Erschöpften Eltern wird dann nichts anderes übrig bleiben, als auch ihr eigenes Leistungs- und Lernverhalten zu überprüfen. Wenn dann eine solidarische familiäre Gruppe entsteht, die sich um intrinsische Motivation kümmert, sind gute Grundlagen für eine Entlastung und Veränderung geschaffen.

Kann ein übermäßiger Erziehungsehrgeiz das Verhältnis zwischen Eltern und Kindern verschlechtern?

Übermäßiger Erziehungsehrgeiz verlässt immer die Ebene der Beziehung. Er ist nie authentisch, zu streng, und führt zu tiefen Gefühlen des Verkannt- und Übersehen-Werdens. Damit implementiert sich beim Kind das Gegenteil dessen, was vordergründig intendiert ist: Es wachsen unglückliche Kinder mit einem schlechten Selbstwertgefühl heran, die entweder alles im Innen vergraben oder an anderer Stelle (aggressiv-frustriert) nach außen tragen.

Kinder, die nicht wissen, wer sie eigentlich sind, die sich nicht ausreichend geliebt fühlen und am Ende auch Symptome von Angst oder Depression entwickeln können. „Aber ich tue das doch nur aus Liebe zu meinem Kind, weil ich nur das Beste für es möchte!“ - das sind oft die Annahmen und Antworten dieser Eltern.

Sie unterschätzen dabei dramatisch, dass sich immer das transportiert, was im inneren als Haltung existiert. Und dann wird deutlich, dass es eine Grundannahme superehrgeiziger Eltern ist, dass ihren Kindern viel an Disziplin und „richtigem“ Verhalten fehlt. Wie soll man unter so einer Prämisse glücklich, zufrieden und leistungsstark heranwachsen?

 

Welche Ressourcen oder Strategien können Eltern nutzen, um einen gesunden Erziehungsehrgeiz zu fördern?

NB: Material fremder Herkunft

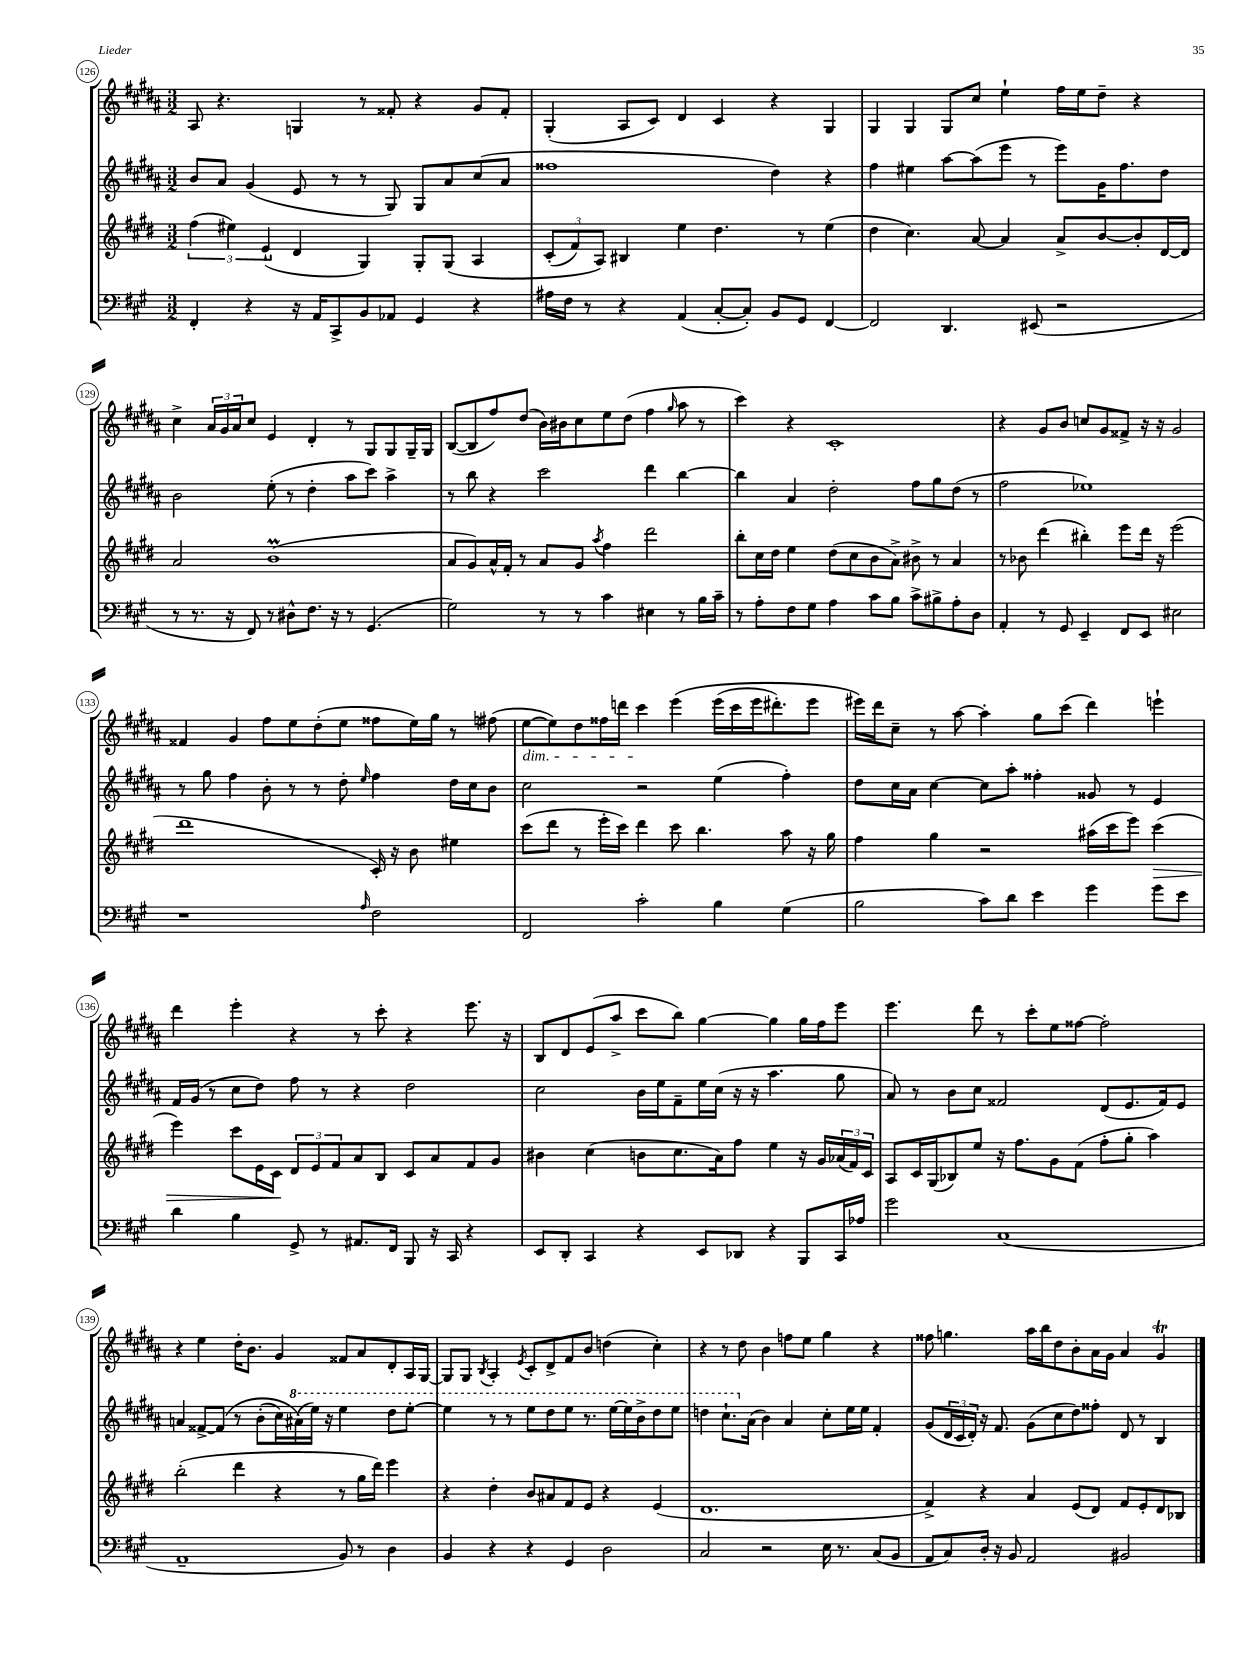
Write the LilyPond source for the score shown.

<<
\new StaffGroup <<
\new Staff = "s0" {
    \clef treble \key b \major \numericTimeSignature \time 3/2
    ais8 r4. g4 r8 fisis'8-. r4 gis'8 fisis'8-. |
    gis4-.( ais8 cis'8) dis'4 cis'4 r4 gis4 |
    gis4 gis4 gis8 cis''8 e''4-! fis''16 e''16 dis''8-- r4 |
    cis''4-> \tuplet 3/2 { ais'16 gis'16 ais'16 } cis''8 e'4 dis'4-. r8 gis8 gis8 gis16-- gis16 |
    b8~( b8 fis''8) dis''8( b'16) bis'16 cis''8 e''8 dis''8( fis''4 \grace { gis''16 } ais''8 r8 |
    cis'''4) r4 cis'1-. |
    r4 gis'8 b'8 c''8 gis'8 fisis'8-> r16 r16 gis'2 |
    fisis'4 gis'4 fis''8 e''8 dis''8-.( e''8 fisis''8 e''16) gis''16 r8 fis''8( |
    e''8~\dim e''8) dis''8 fisis''16 d'''16 cis'''4\! e'''4\( e'''16( cis'''16 e'''16 dis'''8.-.) e'''8 |
    eis'''16\) dis'''16 cis''8-- r8 ais''8~ ais''4-. gis''8 cis'''8( dis'''4) e'''4-! |
    dis'''4 e'''4-. r4 r8 cis'''8-. r4 e'''8. r16 |
    b8 dis'8 e'8( ais''8-> cis'''8 b''8) gis''4~ gis''4 gis''16 fis''16 e'''8 |
    e'''4. dis'''8 r8 cis'''8-. e''8 fisis''8~ fisis''2-. |
    r4 e''4 dis''16-. b'8. gis'4 fisis'8 ais'8 dis'8-. ais16 gis16~ |
    gis8 gis8 \acciaccatura { b8 } ais4-. \acciaccatura { e'8 } cis'8-. dis'8-> fis'8 b'8 d''4( cis''4-.) |
    r4 r8 dis''8 b'4 f''8 e''8 gis''4 r4 |
    fisis''8 g''4. ais''16 b''16 dis''8 b'8-. ais'16 gis'16 ais'4 gis'4\trill \bar "|." |
}
\new Staff = "s1" {
    \clef treble \key b \major \numericTimeSignature \time 3/2
    b'8 ais'8 gis'4( e'8 r8 r8 gis8) gis8 ais'8 cis''8( ais'8 |
    fisis''1 dis''4) r4 |
    fis''4 eis''4 ais''8~ ais''8( e'''8 r8 e'''8) gis'16 fis''8. dis''8 |
    b'2 e''8-.( r8 dis''4-. ais''8 cis'''8) ais''4-> |
    r8 b''8 r4 cis'''2 dis'''4 b''4~ |
    b''4 ais'4 dis''2-. fis''8 gis''8 dis''8( r8 |
    fis''2 ees''1) |
    r8 gis''8 fis''4 b'8-. r8 r8 dis''8-. \grace { e''16 } fis''4 dis''16 cis''16 b'8 |
    cis''2 r2 e''4( fis''4-.) |
    dis''8 cis''16 ais'16 cis''4~ cis''8 ais''8-. fisis''4-. gisis'8 r8 e'4 |
    fis'16 gis'16( r8 cis''8 dis''8) fis''8 r8 r4 dis''2 |
    cis''2 b'16 e''16 fis'8-- e''16 cis''16( r16 r16 ais''4. gis''8 |
    ais'8) r8 b'8 cis''8 fisis'2 dis'8( e'8. fisis'16) e'8 |
    a'4 fisis'8~-> fisis'8\( r8 b'8-.( cis''16) \ottava #1 ais''!16(\) e'''16) r16 e'''4 dis'''8 e'''8~-. |
    e'''4 r8 r8 e'''8 dis'''8 e'''8 r8. e'''16~ e'''16 b''16-> dis'''8 e'''8 |
    d'''4 cis'''8.-! \ottava #0 ais'16( b'4) ais'4 cis''8-. e''16 e''16 fis'4-. |
    gis'8( \tuplet 3/2 { dis'16 cis'16 dis'16-.) } r16 fis'8. gis'8( cis''8 dis''8) fisis''8-. dis'8 r8 b4 \bar "|." |
}
\new Staff = "s2" {
    \clef treble \key e \major \numericTimeSignature \time 3/2
    \tuplet 3/2 { fis''4( eis''4) e'4-!( } dis'4 gis4) gis8-. gis8\( a4 |
    \tuplet 3/2 { cis'8-.( fis'8) a8\) } bis4 e''4 dis''4. r8 e''4( |
    dis''4 cis''4.) a'8~ a'4 a'8-> b'8~ b'8-. dis'16~ dis'16 |
    a'2 b'1\prall( |
    a'8 gis'8) a'16-^ fis'16-. r8 a'8 gis'8 \acciaccatura { a''8 } fis''4 dis'''2 |
    b''8-. cis''16 dis''16 e''4 dis''8( cis''8 b'8 a'8->) bis'8-> r8 a'4 |
    r8 bes'8 dis'''4( bis''4-.) e'''8 dis'''16 r16 e'''2( |
    dis'''1 cis'16-.) r16 b'8 eis''4 |
    cis'''8( dis'''8 r8 e'''16-. cis'''16) dis'''4 cis'''8 b''4. a''8 r16 gis''16 |
    fis''4 gis''4 r2 ais''16( cis'''16 e'''8) cis'''4\>( |
    e'''4) cis'''8 e'16 cis'16\! \tuplet 3/2 { dis'8 e'8 fis'8 } a'8 b8 cis'8 a'8 fis'8 gis'8 |
    bis'4 cis''4( b'8 cis''8. a'16) fis''8 e''4 r16 gis'16 \tuplet 3/2 { aes'16( fis'16) cis'16 } |
    a8 cis'16 gis16( bes8) e''8 r16 fis''8. gis'8 fis'8( fis''8-. gis''8-. a''4) |
    b''2-.( dis'''4 r4 r8 gis''16 dis'''16) e'''4 |
    r4 dis''4-. b'8 ais'8 fis'8 e'8 r4 e'4( |
    dis'1. |
    fis'4->) r4 a'4 e'8( dis'8) fis'8 e'8-. dis'8 bes8 \bar "|." |
}
\new Staff = "s3" {
    \clef bass \key a \major \numericTimeSignature \time 3/2
    fis,4-. r4 r16 a,16 cis,8-> b,8 aes,8 gis,4 r4 |
    ais16 fis16 r8 r4 a,4( cis8~-. cis8-.) b,8 gis,8 fis,4~ |
    fis,2 d,4. eis,8( r2 |
    r8 r8. r16 fis,8) r8 dis8-^ fis8. r16 r8 gis,4.( |
    gis2) r8 r8 cis'4 eis4 r8 b16 cis'16-- |
    r8 a8-. fis8 gis8 a4 cis'8 b8 cis'8-> bis8-> a8-. d8 |
    a,4-. r8 gis,8 e,4-- fis,8 e,8 eis2 |
    r1 \grace { a16 } fis2 |
    fis,2 cis'2-. b4 gis4( |
    b2 cis'8) d'8 e'4 gis'4 gis'8 e'8 |
    d'4 b4 gis,8-> r8 ais,8. fis,16 b,,8 r16 cis,16 r4 |
    e,8 d,8-. cis,4 r4 e,8 des,8 r4 b,,8 cis,16 aes16 |
    gis'2 cis1( |
    a,1-- b,8) r8 d4 |
    b,4 r4 r4 gis,4 d2 |
    cis2 r2 e16 r8. cis8( b,8 |
    a,8 cis8) d16-. r16 b,8 a,2 bis,2 \bar "|." |
}
>>
>>
\layout { \context { \Score currentBarNumber = #126 \override BarNumber.stencil = #(make-stencil-circler 0.1 0.3 ly:text-interface::print) } }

Auch ein gesunder Erziehungsehrgeiz ist überflüssig, nicht sinnvoll und potentiell schädlich. Beziehung statt Erziehung! Wenn das gelingt, müssen Eltern nur noch authentisch vorleben. Das alleine ist schon herausfordernd genug.

Jede gesunde liebevolle Beziehung birgt eine Menge Ressourcen. Ein liebevoller Blick auf das Kind, der sich nicht scheut, es immer auch mal wieder zurecht zu lieben, legt Blicke und Haltungen frei, die Kinder und ihre Beziehungen zu den Eltern stärken.

Damit bilden sich die wichtigsten und unumstößlichen Grundlagen für Kinder, die selbstbewusst und resilient in ihr Leben ziehen.

An längst nicht allen kindlichen psychischen Erkrankungen sind Eltern dynamisch beteiligt. Entwickeln Kinder Symptome, dann gilt die liebevolle Entschlossenheit, für sich und das Kind schnellstmöglich effektive Hilfe zu holen.

Eine vertrauens- und liebevolle familiäre Struktur schafft die besten Grundlagen, damit Kindern den Herausforderungen unserer Welt gewachsen sind. So eine Struktur will jeden Tag auf´s Neue gelebt, implementiert und überprüft werden.